For those of you concerned about world domination, the day has come. Ryan Seacrest has officially taken over the world. What we thought was just an innocuous gig on American Idol has spawned into a myriad of radio and television shows, movie cameos, hosting jobs, and even commercials for Scope featuring his Cheshire grin. His voice is everywhere; with future technology it will probably be pumped into our living rooms, Big Brother style. Or maybe dentists will implant a molar microchip that will stream his radio show into our heads. His picture is plastered on billboards, in magazines, and just the other day I thought I saw him looking over my shoulder in the mirror.
He has already taken over Casey Kasem, Rick Dees, Dick Clark, and let’s be honest — Simon Cowell. It’s just a matter of time before he surreptitiously rules the world. Is anyone alarmed? Well, no. He’s just so adorable that everyone wants to pinch his cheeks and have him over for an afternoon snack. And while we innocently prepare the milk and cookies, he’s scheming his next takeover.
The ubiquitous Seacrest appears to have been around since the beginning of time. It’s rather suspicious that many of the ideas used on American Idol seem to have been taken from The Bible.
When the Son of Man comes in his glory…all the nations will be gathered before him, and he will separate the people one from another…
He will put the sheep on his right and the goats on his left.
After contestants on Idol receive their fate, they must either head to the stools on the right or the left, depending on the outcome.
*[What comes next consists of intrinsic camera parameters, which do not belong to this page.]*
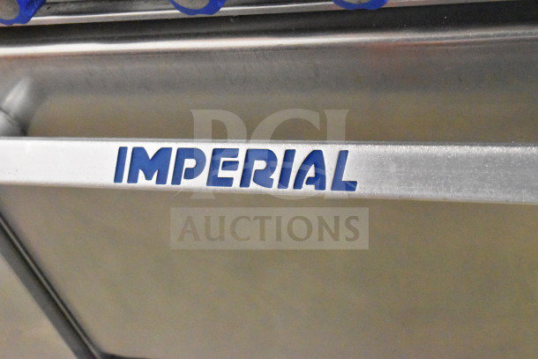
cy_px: 180
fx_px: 1233
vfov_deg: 16.6
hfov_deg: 24.6
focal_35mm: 82
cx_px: 269
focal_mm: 55
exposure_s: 1/100
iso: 22800
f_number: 5.6
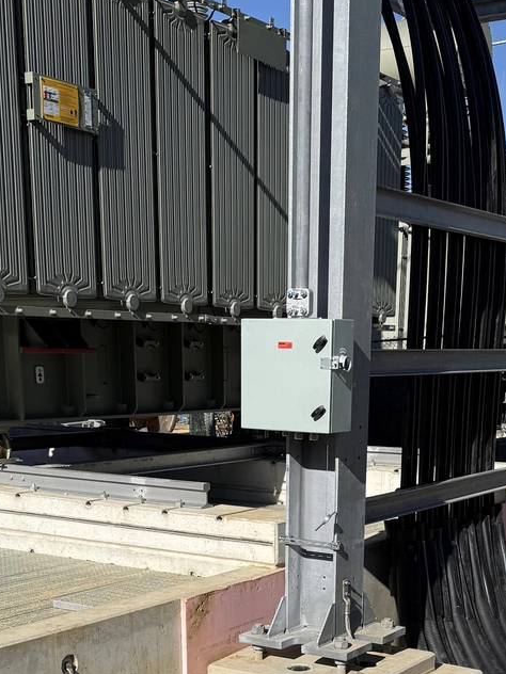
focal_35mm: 57
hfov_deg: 25.6
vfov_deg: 31.3
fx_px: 1111
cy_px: 675
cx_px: 303
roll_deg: -1.7
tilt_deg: -15.9
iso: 80
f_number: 1.78
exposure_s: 1/6711
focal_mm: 6.76
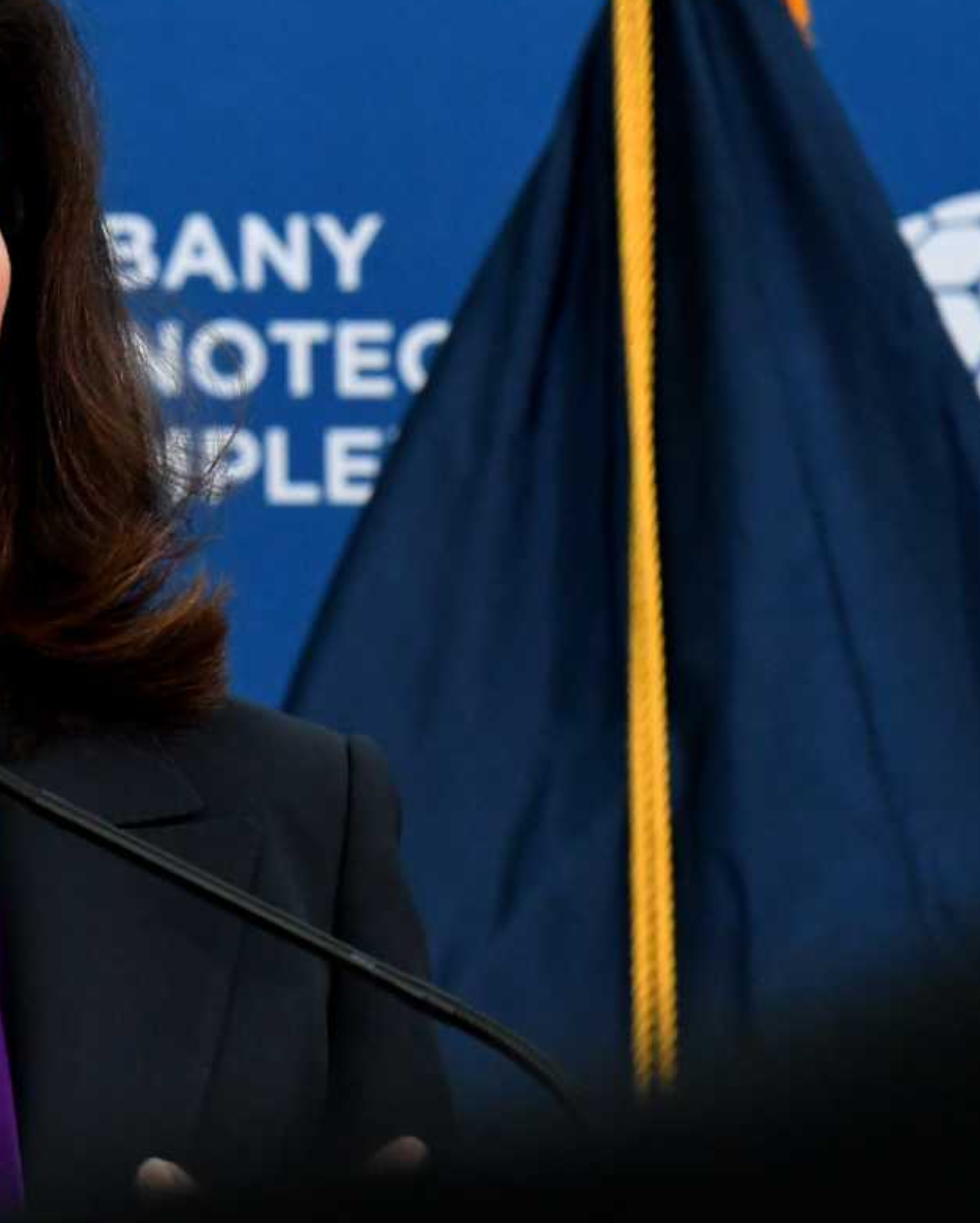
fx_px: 24788
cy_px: 324
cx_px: 61
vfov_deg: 2.8
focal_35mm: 684
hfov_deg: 2.3
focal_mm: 185
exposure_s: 1/400
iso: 3200
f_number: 6.3
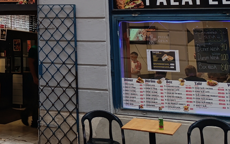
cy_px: -55
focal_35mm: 74
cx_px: -40
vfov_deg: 16.4
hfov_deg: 25.3
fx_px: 464
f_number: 1.6
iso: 200
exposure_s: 1/100
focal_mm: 6.14
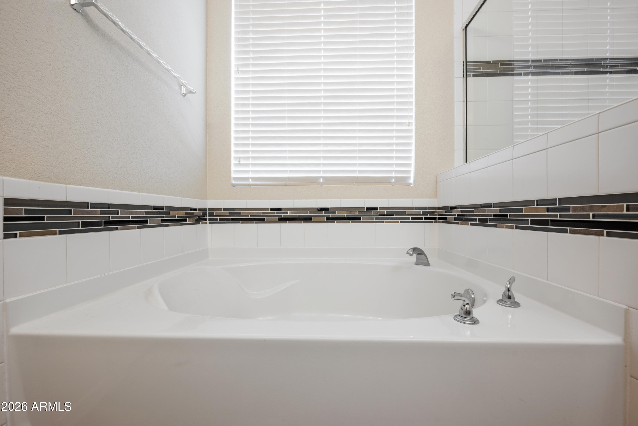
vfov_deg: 81.2
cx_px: 319
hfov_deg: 104.2
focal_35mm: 14
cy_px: 213
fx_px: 248
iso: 250
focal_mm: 14
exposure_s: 1/1.67
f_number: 9
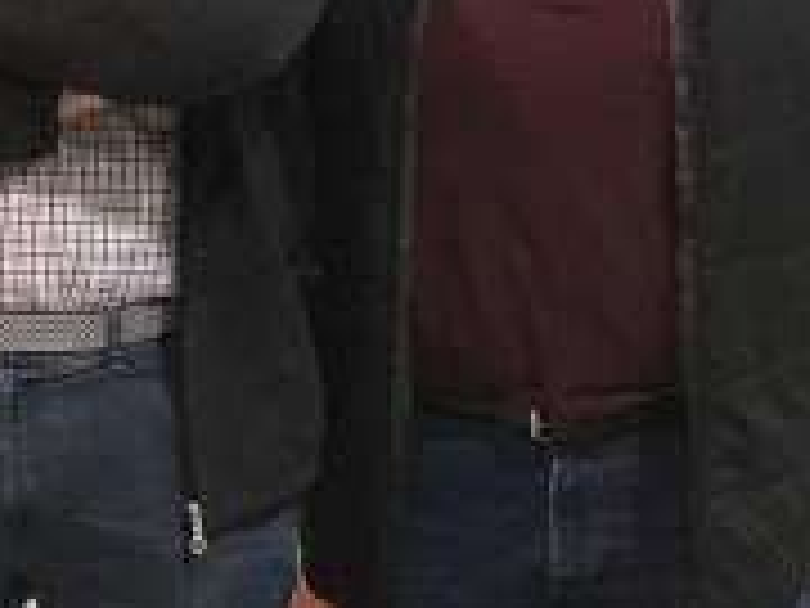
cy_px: 137
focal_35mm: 155
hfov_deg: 11.9
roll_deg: +1.0
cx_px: -540
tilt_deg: -10.2
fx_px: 3627
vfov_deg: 9.6
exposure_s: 1/33
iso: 160
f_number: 2.4
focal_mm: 3.3
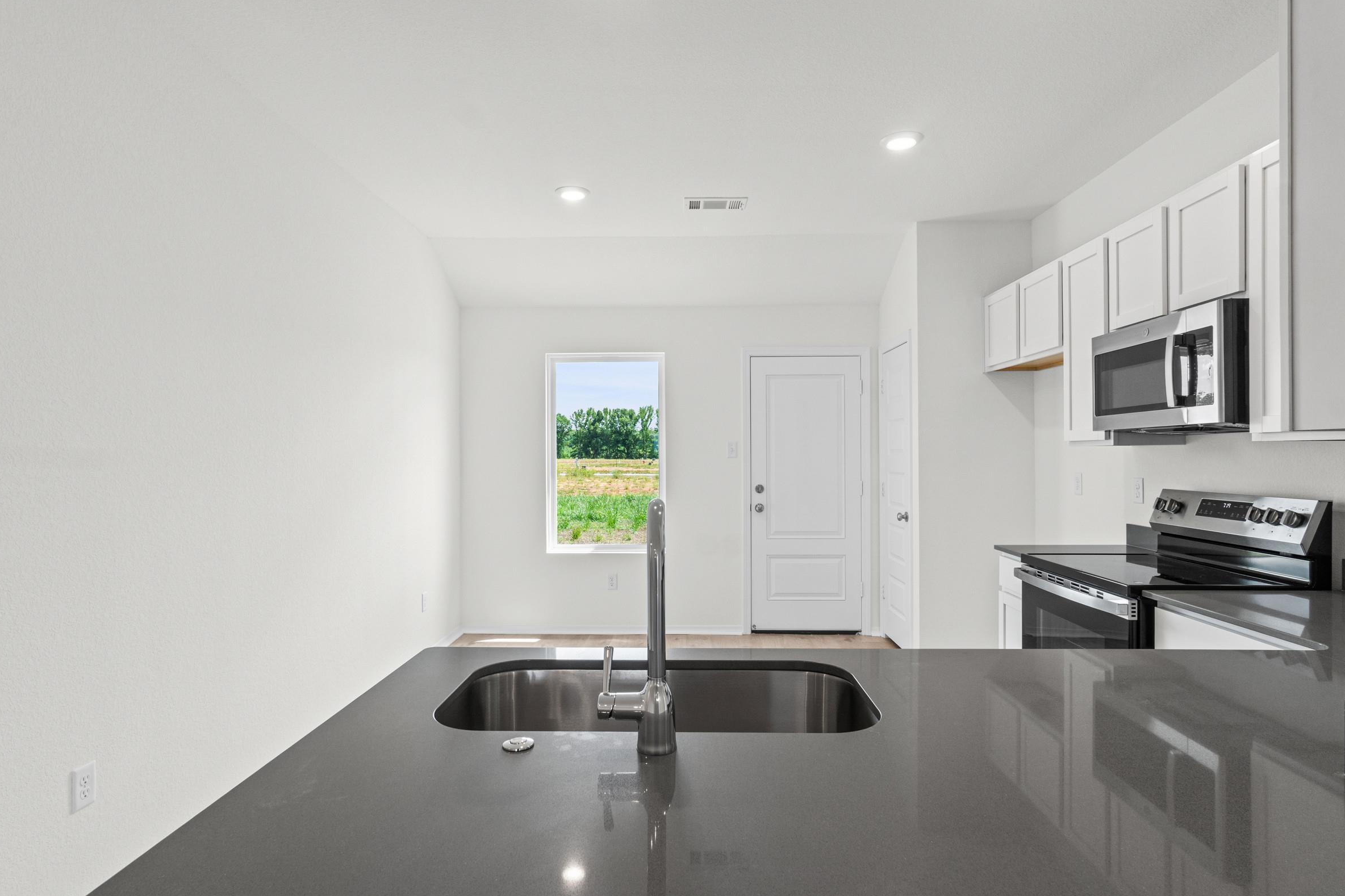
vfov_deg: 64.5
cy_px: 459
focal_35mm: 19
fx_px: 710
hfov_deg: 86.9
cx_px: 686
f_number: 9
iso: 250
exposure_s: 1/10
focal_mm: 12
Oh, that’s original.
There’s even a week of trial and tribulation so great that it’s referred to as “Hell Week.” Where did they steal that from?
For then there will be great distress, unequaled from the beginning of the world until now — and never to be equaled again.
There’s the building of suspense that Seacrest uses to hook people to watch the results show. The idea that no one, not even the judges, can imagine the shocking elimination to come. A technique he borrowed from the Master.
No one knows about that day or hour, not even the angels in heaven, nor the son, but only the Father.
But the most blatant rip-off of all is certainly the selection of the Top 12 Idol finalists. Jesus spent a night praying on a mountainside, and then he chose twelve of his disciples and designated them apostles. Imagine what it would have been like if Ryan Seacrest had hosted this momentous occasion. The dramatic back-stories of the contestants: Peter’s struggles as a fisherman, Matthew’s days as a tax collector. The long, suspenseful walk up the mountain to discover their fate. The announcement to the crowd that they would find out the winners…after the break.
Of course, ultimately there could only be one winner standing. Peter made it to the finale, but Jesus was the ultimate winner. And if you vote for him, you will win, too, in the end. Just don’t be surprised when you get to the pearly gates and discover Ryan Seacrest waiting to announce your arrival to all the other contestants with the golden tickets.